Do your secondaries look different when burning soft (pine, spruce) wood as opposed to hard (deciduous) wood? This is my first year burning spruce, as I use to be blinded by the dogma of "you can't burn soft wood in a woodstove". The secondaries from a load of spruce seem much more orange and fewer of them as opposed to maple/beech/ash/birch.
In my experiences it seems like the really dense woods put.off more of a blue flame, both primary and secondary..... Never really saw a big difference in pine or maple, just a faster burn (pine does lots of poppin' and cracklin'). I will say that pine seems to "gas off" faster, leading to more intense secondaries........is that the case with anyone else??
Can't speak to pine as I've not had access to much, if any, but the hardwoods (oak, cherry, ash) do indeed give off blue primaries and secondaries in my unit....thus my user name
Yes pine definitely off gasses very fast compared to some woods.

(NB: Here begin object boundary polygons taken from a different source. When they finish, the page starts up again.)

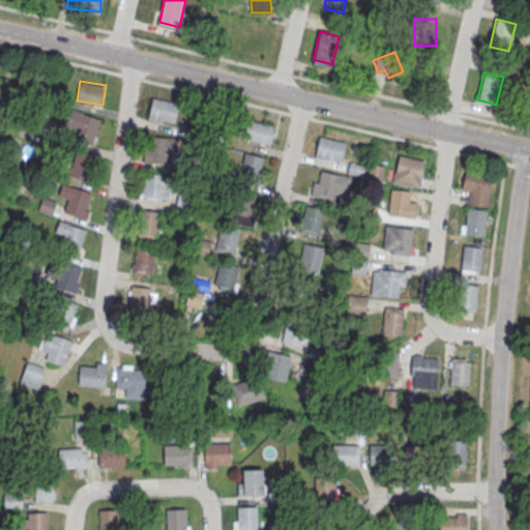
[(178,102),(152,97),(147,120),(174,125),(178,102)]
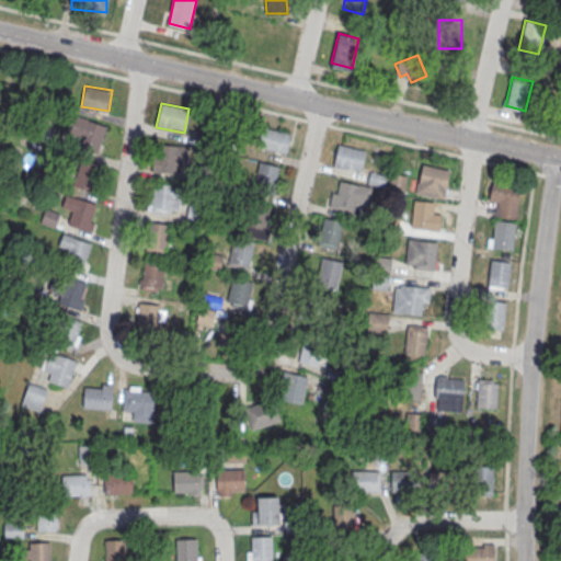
[(71,115),(106,128),(98,155),(77,148),(80,139),(65,135),(71,115)]
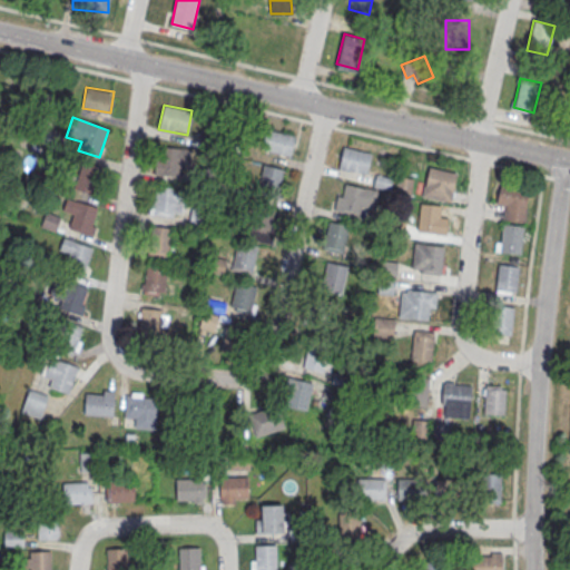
[(263,150),(292,155),(295,135),(267,129),(263,150)]
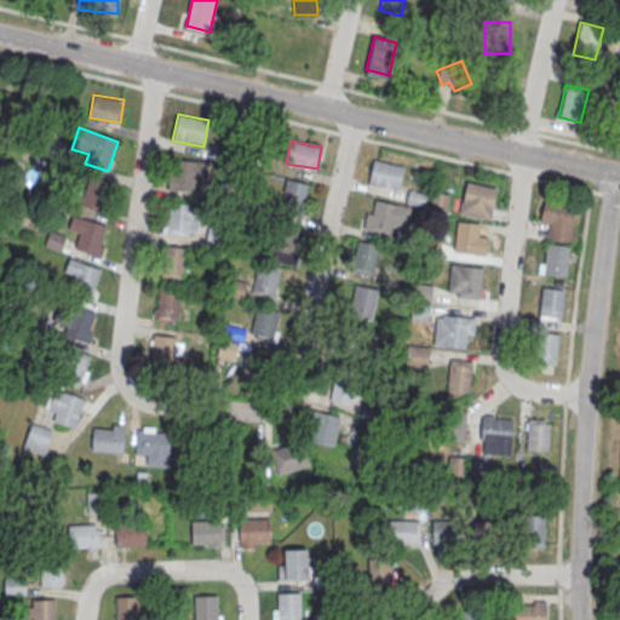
[(405,166),(372,159),(368,182),(400,188),(405,166)]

I also get it with really dry silver maple, ceder, cottonwood, and a few others. I have to watch it on startup/reload with these as I need to get on the closing the air much sooner compared to most denser woods. If you do not catch them early they really take off. As far as colors it is amazing some of the differences. Black locust I get bright, almost looks like propane, blue secondaries, mulberry is almost purple, and allot of times sugar maple has a green cast in it.
I can get really long secondaries flames that are mostly orange with a blue tinge right where it comes out of the baffle when burning pine.